There are vines that climb up at the trunk of a mighty oak and cling to the tree during the storms. These vines have little to fear because of the protection they receive from the tree. When the wind blows on the opposite side of the tree, the vine is safely sheltered from the fierce winds. When the storm blows from the other side and the vine is exposed, the vine is only pressed closer to the trunk and that way there is no danger either. This is a beautiful picture of our lives as Christians. When we hold on to God as the vine does to the oak we have little to fear from the storms of life, we are protected and sheltered by God.
It has always been one of life’s greatest mysteries why God allows pain and suffering in our lives. After all, nobody likes to reside in the garden of affliction.
Nevertheless, it also seems true that the rarest and most precious of flowers grow in that very garden. There is no place on earth where faith is being strengthened and formed more than in that dreaded place. But the ground there seems hard and rocky and often strikes fear in our hearts.

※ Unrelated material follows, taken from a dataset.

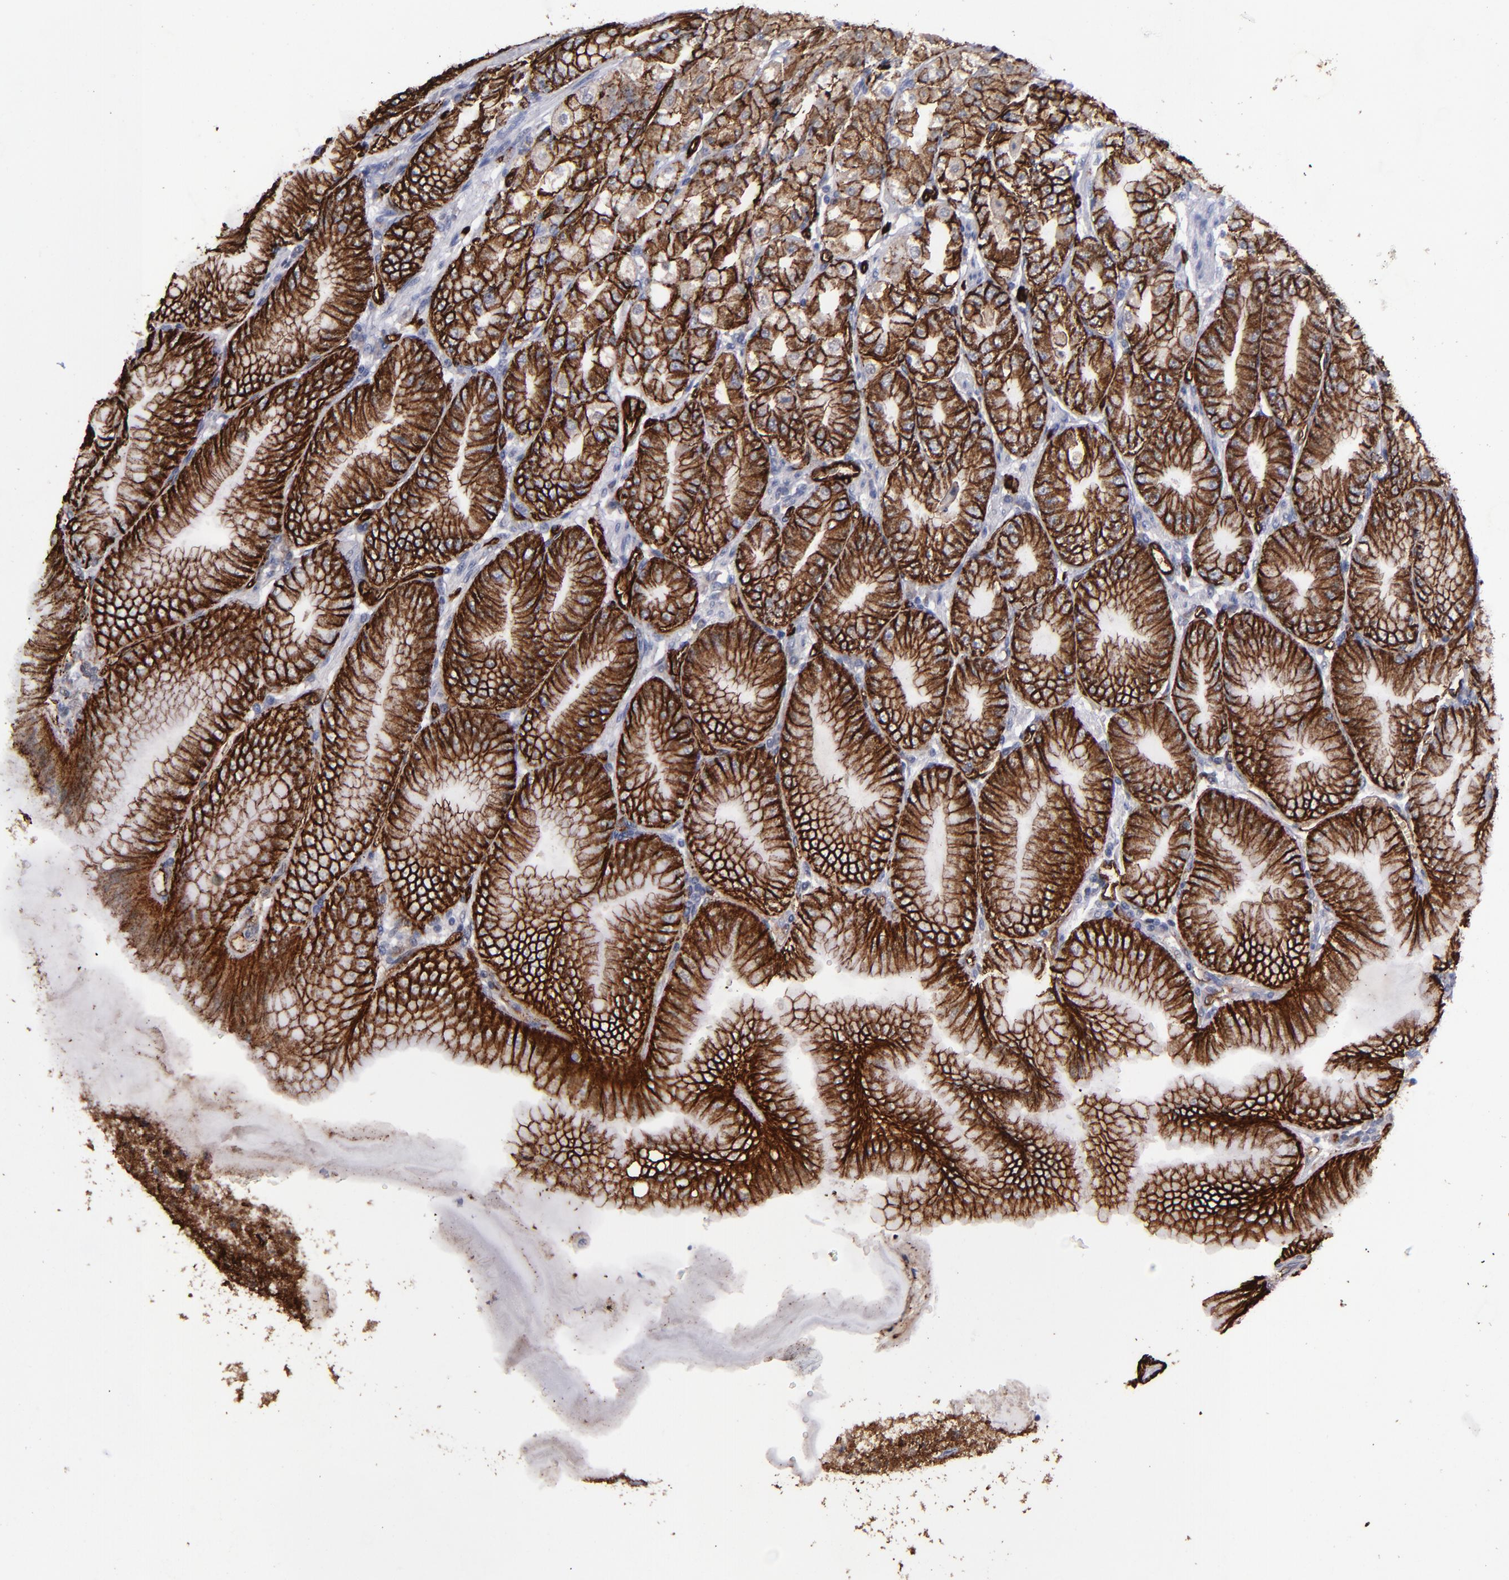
{"staining": {"intensity": "strong", "quantity": ">75%", "location": "cytoplasmic/membranous"}, "tissue": "stomach", "cell_type": "Glandular cells", "image_type": "normal", "snomed": [{"axis": "morphology", "description": "Normal tissue, NOS"}, {"axis": "topography", "description": "Stomach, lower"}], "caption": "Immunohistochemistry (IHC) (DAB (3,3'-diaminobenzidine)) staining of normal human stomach displays strong cytoplasmic/membranous protein staining in about >75% of glandular cells. The staining was performed using DAB (3,3'-diaminobenzidine), with brown indicating positive protein expression. Nuclei are stained blue with hematoxylin.", "gene": "CLDN5", "patient": {"sex": "male", "age": 71}}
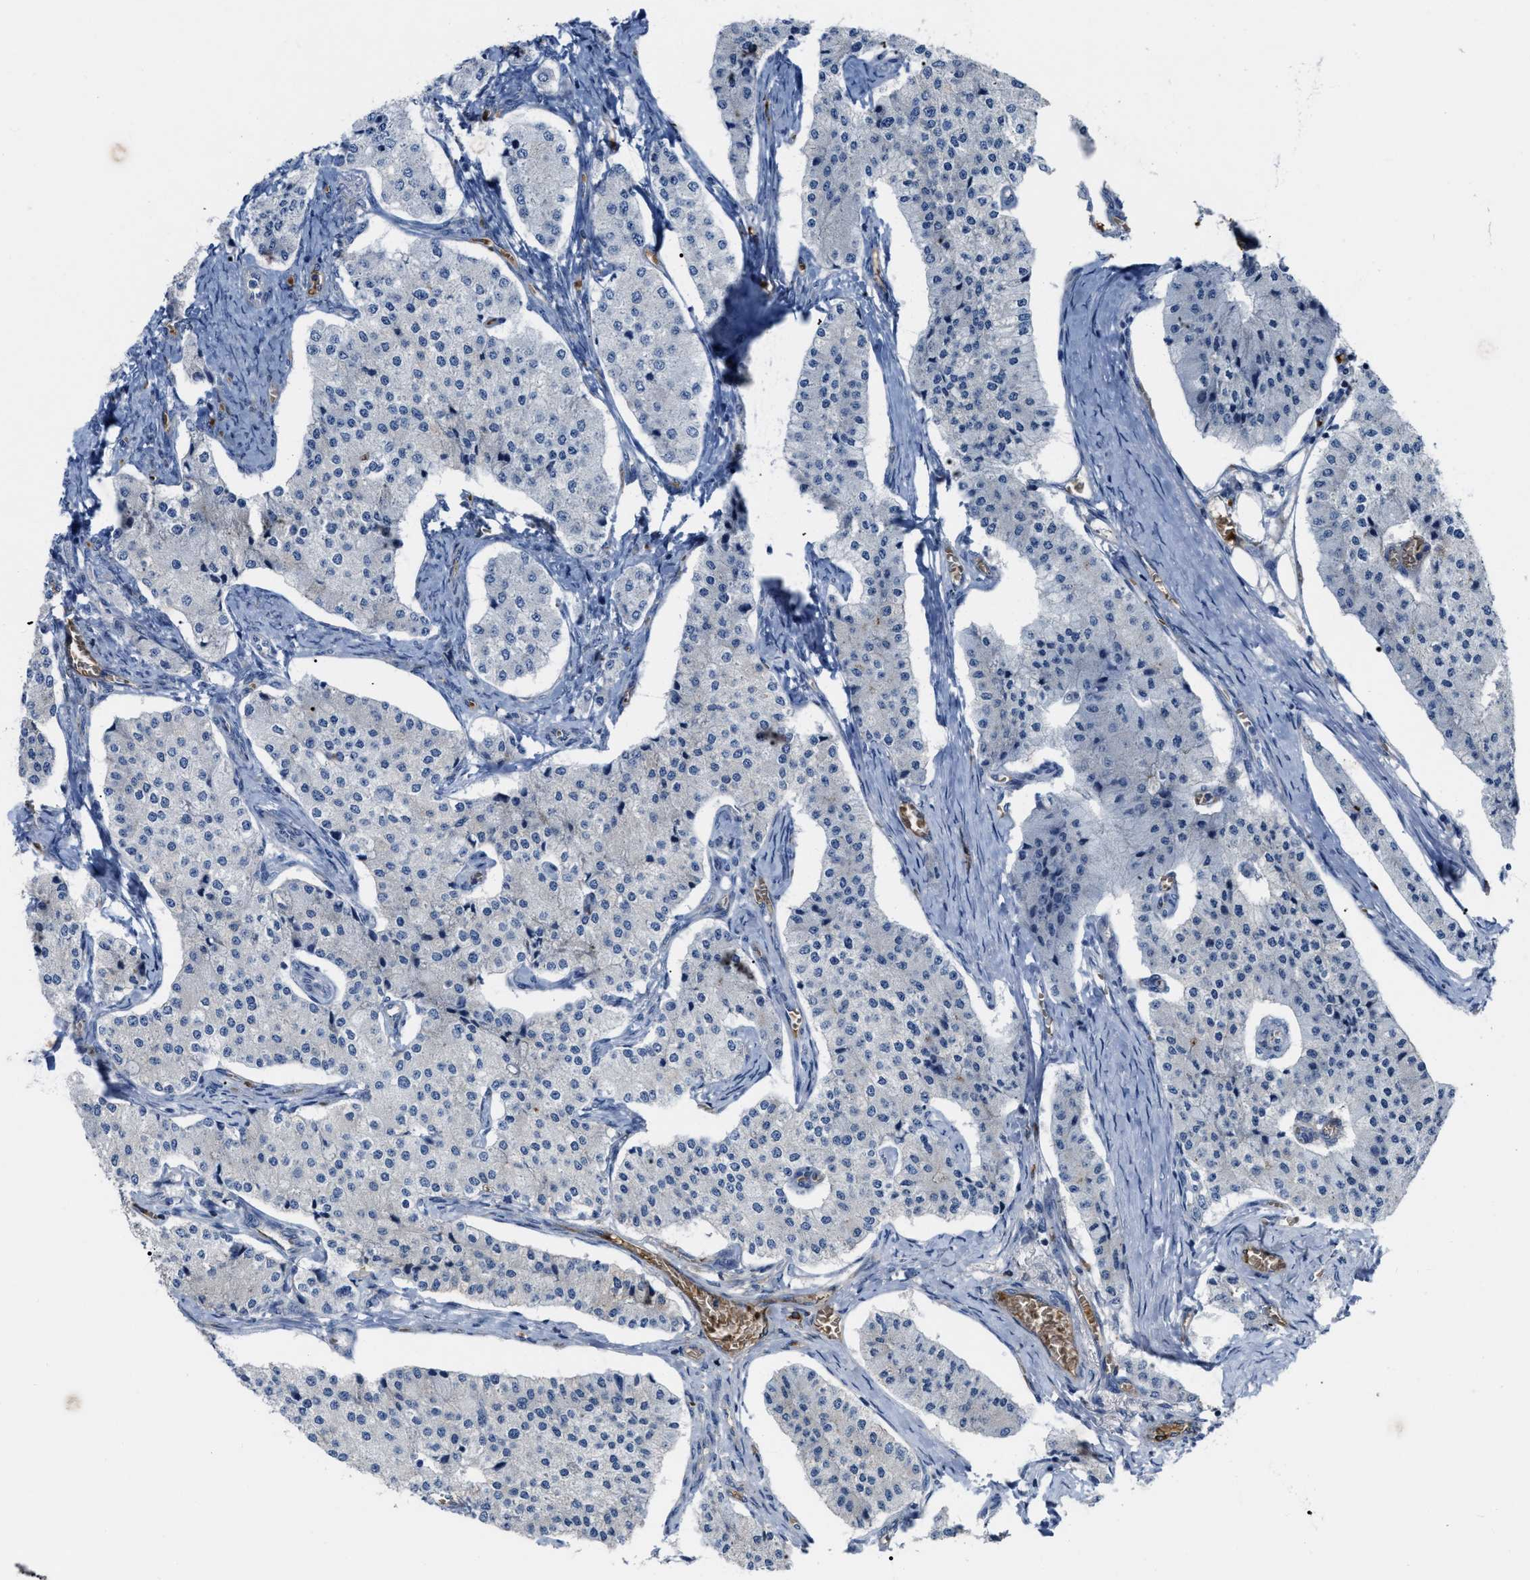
{"staining": {"intensity": "weak", "quantity": "<25%", "location": "cytoplasmic/membranous"}, "tissue": "carcinoid", "cell_type": "Tumor cells", "image_type": "cancer", "snomed": [{"axis": "morphology", "description": "Carcinoid, malignant, NOS"}, {"axis": "topography", "description": "Colon"}], "caption": "IHC photomicrograph of neoplastic tissue: carcinoid stained with DAB displays no significant protein staining in tumor cells.", "gene": "POLR1F", "patient": {"sex": "female", "age": 52}}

And yet in spite of its pain, this place can become a place of deep communion with no one else but Jesus Himself. In this garden, there are no more cover ups and all will become real. If we look at things with the eyes of God, we will have the faith that this place is no accident or a place of punishment but is meant to be a gateway to the heart of God. After all, this life is not supposed to be an easy voyage, but is in many ways a preparation for the life to come, a life in which we will live every moment with and for God. One of God’s greatest interests in this life seems to be the growth of our faith.
After all, it is easy to have faith when all goes well and there are no clouds in the sky. But fair weather faith isn’t really faith at all. It’s masquerading as faith, but it doesn’t have the strength to hold on in times of trial.
God strengthens us in the valleys. But granted; these can be difficult lessons.
The first thing we usually fear when the darkness surrounds us is that God is no longer there and He must have forsaken us.
But just because we can’t see God, does not mean He is not there. Our feelings are never reliable indicators of God’s presence.
Oswald Chambers writes, “Spiritual confusion is not a matter of right and wrong, but a matter of God taking you through a way that you temporarily do not understand.” *
To rest in God’s arms without understanding why, to hold fast to His faithfulness and to believe that He will come through, somehow, sometimes in accordance with His promises is the kind of faith that can weather the storm.
It is the faith of Job who said, “Though He slay me, yet will I trust Him.” *
How can we get that kind of faith?
Faith is given to us. We can’t learn it from a textbook and it doesn’t come any quicker when we try really hard to have it. Faith comes by hearing the Word of God*, and we hear it when we sit real still and listen to Jesus.
Often when we are in the garden of affliction we seem to listen better. It is one reason God sometimes brings us there. But wherever we are, in the midst of the valley or high on the mountain top, draw nigh unto God. Listen to the still, small voice. Let Him lead you and all will be well in the end. It is certain.
Why? Because the One who cannot lie has promised it.